CS 111: Operating System Principles

Lecture 9: File Systems

Data Presented: Wednesday, February 13, 2013

Professor: Paul Eggert

Scribe: Alexander Lin

Introduction

Most programs need a place to access, process, and store data. Although RAM provides some implementation for memory management, it is inadequate for meeting the demands of most applications. File systems are implemented to manage information on a much larger scale. The following properties characterize the benefits provided by any adequate file system:

CPU performance has increased on a non-linear scale as time has passed. However, disk performance continues to only improve at a steady, almost constant rate. With the development of the file system, CPU performance has far surpassed disk performance.

Figure 1: Performance Graph

The Disk Controller

Figure 2: The Disk Controller

A hard disk contains several platters containing data. The disk controller consists of an arm possessing several read/write heads for accessing data contained in each platter on the diak. As the disk rotates about an axis, sectors of the platters spin under the heads and are read into a buffer. The heads are aligned, so a cylinder of data is read for every disk rotation. The arm manipulates which cylinders of data are read by moving the heads to different cylinders of the platters. To read a specific sector from the disk, the arm must move the heads to the right cylinder and wait for the sector to rotate under the head.

Devices

Device Metrics

Hard Disk Drives (HDD)

A hard disk drive is a storage device that uses disks to store data. The drive contains a disk controller for managing data on a hard disk. Many of the metrics of the hard disk are influenced by the spinning disk.

Hard Disk Drive Example: Seagate Barracuda LP 2

Device Metrics Seagate Barracuda LP 2
Total Storage 2 TB
Cost $150
External Transfter Rate 300 MBits/s
Sustained Transfter Rate 90 MBits/s
Average Latency 5.5 ms
Average Seek Time 10 ms
Cache Size 32 MB
Disk Rotation Speed 5900 rpm (98.33 Hz)
Contact Starts and Stops 50,000
Power (Operating) 6.8 W
Power (Idle) 5.5 W
Read error rate 10^-14 nonrecoverable read errors per bit
AFR 0.32%
Operating Shock 70 G
Non Operating Shock 300 G
Noise (Operating) 2.6 Bels
Noise (Idle) 2.5 Bels

Solid-State Disks (SSD)

An SSD is a storage device that uses integrated circuits to store data. Data is stored electronically in the circuits instead of on a disk. SSD's contain no moving mechanical components, so they produce less noise, have smaller access times, and are less fragile than hard disks.

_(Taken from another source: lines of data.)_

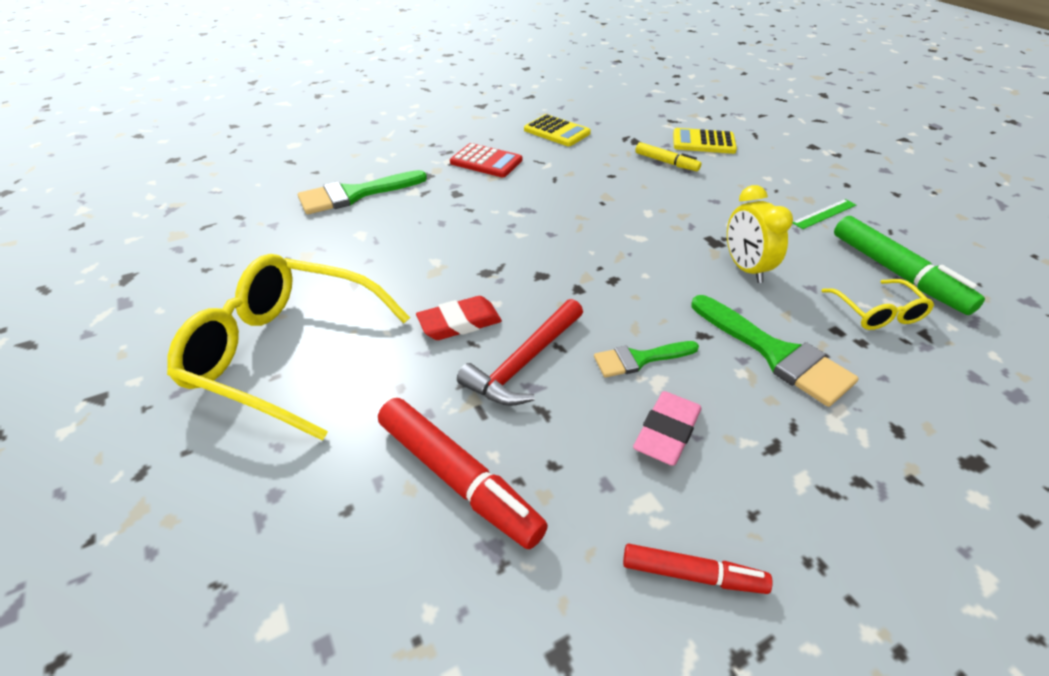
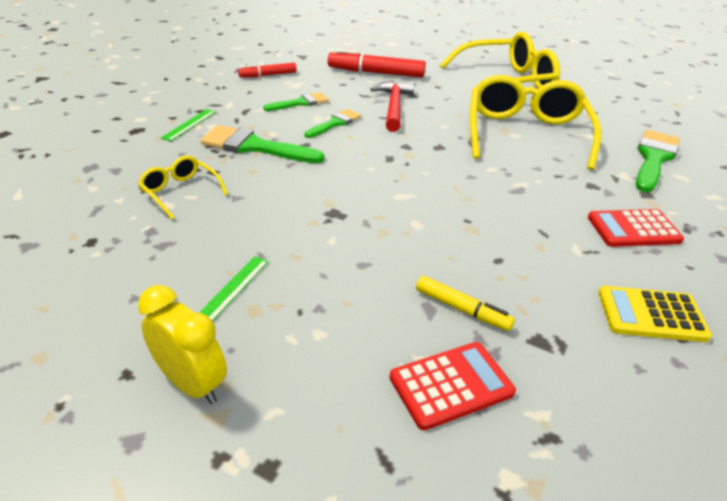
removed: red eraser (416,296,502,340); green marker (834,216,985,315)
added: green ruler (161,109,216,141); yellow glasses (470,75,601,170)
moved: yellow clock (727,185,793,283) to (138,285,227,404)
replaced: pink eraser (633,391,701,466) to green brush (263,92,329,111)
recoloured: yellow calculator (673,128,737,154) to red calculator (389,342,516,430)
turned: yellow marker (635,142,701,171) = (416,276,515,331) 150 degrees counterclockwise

SSD Example: Corsair Force GT

Device Metrics Corsair Force GT
Total Storage 60 GB
Cost $90
External Transfter Rate 3 GBits/s
Sequential Read Rate 280 MBits/s
Sequential Write Rate 270 MBits/s
Mean Time Between Failure 1 Million Hours
Shock Capacity 1000 G
Maximum Power 20 Watts

Comparison

Device Metrics Seagate Barracuda LP 2 Corsair Force GT
Total Storage 2 TB 60 GB
External Transfter Rate 300 MBits/s 3 GBits/s
Cost $150 $90

Performance Strategies

Speculation

A file system uses speculation to improve performance by predicting requests ahead of time and processing them before the application makes them. The file system finishes work ahead of time to mask delay.

Example: Prefetching

Suppose an application reads blocks based on a predictable pattern. The file system could predict future blocks that the application will request and read them ahead of time. For example, if an application read adjacent blocks, the file system could read the next adjacent block before the application requests it.

Example: Batching

Suppose an application makes many requests to read data from a given location. Instead of reading one of these blocks each time the application requests one, the file system could read a large batch of blocks at once to prepare for future requests.

Dallying

When given a request by the application, the file system waits instead of processing the request immediately. Future requests may be done simultaneously with the previous request to save time as opposed to processing each request individually. Time is saved if simultaneous processing results in the prevention of repeating similar instructions for each request.

Example: Batching

Write data is placed on a buffer to write to the disk. Instead of performing a write for every write request, the file system delays writing to the disk until the buffer is full. Batching increases the amount of data to write but reduces the number of disk writes which saves time.

Example: Reading

Suppose an application requests a read from a given location and then requests another read from a different location. The file system could delay the processing of the request and instead wait for any future read requests from the current location. This reduces the amount of searching done for the file system.

Locality of Reference

In practice, data requests have patterns which can be analyzed to predict the application's next request.

Spatial Locality

The file system can take advantage of spatial locality if the application repeatedly requests data in locations that are adjacent to each other. Speculation can be used to access memory early and get data in adjacent locations before the application requests them. Dallying can be used to wait for all requests from the current location before accessing memory.

Figure 1: Spatial Locality

Temporal Locality

An application may make several requests for data in a small location during a given time interval. Dallying can be used to wait for all requests from the current location.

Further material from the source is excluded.